Zu welchen Anlässen?.

Für die UNO-Konferenz 2004 mit Generalsekretär Kofi Annan mussten wir 24 Hotelzimmer mit Internetzugang ausrüsten und Kabel verlegen. Ähnlich gingen wir bei einer Bilderberg-Konferenz vor, an der US-Präsident Jimmy Carter teilnahm. Damals installierten wir noch Telefon­kabel. Die Arbeitstage dauerten oft von 5 bis 22 Uhr.

Mit Carter und Annan nennen Sie zwei Namen. Welchen Promis begegneten Sie?

Es waren viele bekannte Gesichter. An Sophia Loren oder an die Hochzeit von Kurt Felix und ­Paola erinnere ich mich. Kontakt fand aber nie statt.

Wer so lange wie Sie am selben Ort arbeitet, ist mit Herzblut engagiert. Wo hinterliessen Sie Ihre Spuren?

Ich konnte mich in einigen Punkten einbringen. Beim Eingangsbereich bei der Bergstation zum Warteraum war nur eine Schiebetür vorgesehen. Weil ich wusste, dass dort oft Durchzug herrscht, habe ich durchsetzen können, dass der Bereich geschlossen wird.

Die neue Bahn wurde im Sommer auf die Gleise gehievt. Wie erlebten Sie dies?

Ich hatte Dienst am Hammetschwandlift. Als die Wagen auf dem Nauen über den See transportiert wurden, überblickte ich die Szene. Beim Setzen auf die Gleise war ich nicht dabei.

Haben Sie etwas verpasst?

Nein, ich erlebte dieses Szenario schon, als die alten Wagen 2001 zur Revision nach Thun abtransportiert wurden. Viel berührender war, als die Kabel der alten Bahn 2012 gekappt wurden und feststand, dass die Bürgenstockbahn für Jahre nicht mehr fährt.

Sie lernten Elektriker. War die Bürgenstockbahn immer Ihr Ziel, oder wäre ein Job auf dem Bau auch in Frage gekommen?

Beides. Nach der Schule suchte ich einen Betrieb, der Elektriker ausbildet. Die Firma Frei AG, die dem damaligen Inhaber der Bürgenstock-Hotels, Fritz Frei, gehörte, stellte mich ein. Die letzten zwei Lehrjahre absolvierte ich auf dem Bürgenstock.

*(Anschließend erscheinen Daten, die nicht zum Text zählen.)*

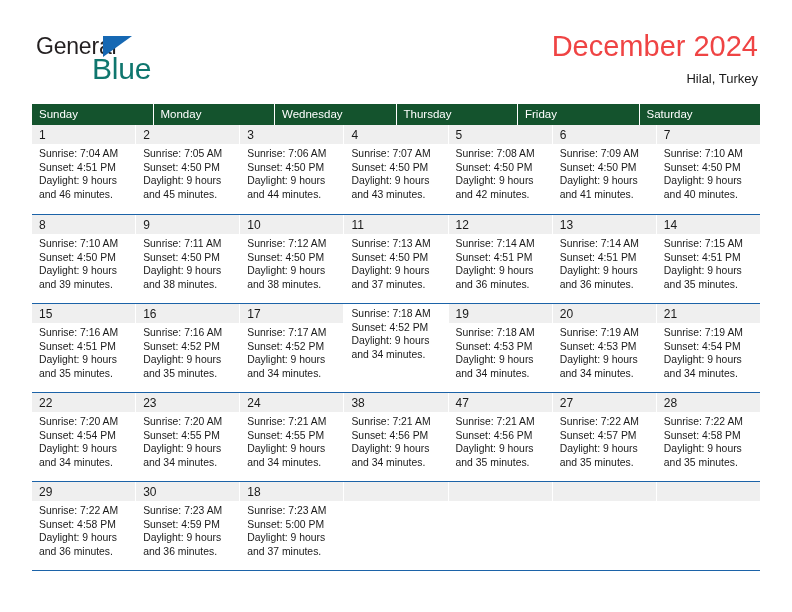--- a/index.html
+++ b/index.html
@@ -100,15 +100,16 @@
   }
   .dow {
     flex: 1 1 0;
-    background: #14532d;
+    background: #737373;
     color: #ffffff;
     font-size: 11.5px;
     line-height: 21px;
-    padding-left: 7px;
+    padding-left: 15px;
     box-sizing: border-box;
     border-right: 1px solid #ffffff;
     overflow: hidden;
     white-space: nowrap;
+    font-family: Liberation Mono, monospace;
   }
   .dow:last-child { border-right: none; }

Was war Ihre Hauptaufgabe?

Ab 2006 war ich nur noch Betriebsleiter. Dafür absolvierte ich eine 21-wöchige Ausbildung zum Seilbahnfachmann. Zuvor war ich technischer Leiter der Infrastrukturen an Bahn und Hotels.

Mussten Sie oft grobe Störungen an der Bahn beheben?

Ab und zu ereignete sich ein Steinschlag. Nur einmal wurde ein Wagen von einem Baum getroffen und beschädigt. Personen kamen nicht zu Schaden. Heute ist der Hang mit Netzen gesichert.

Da Sie auf dem Bürgenstock wohnen, ist Ihr Ruhestand wohl relativ. Springen Sie ein, wenn Not am Mann ist?

Ganz vorbei ist mein Einsatz nicht. Ich entschloss mich, zwei Tage pro Woche zu arbeiten. Aber nur bei der Bürgenstockbahn.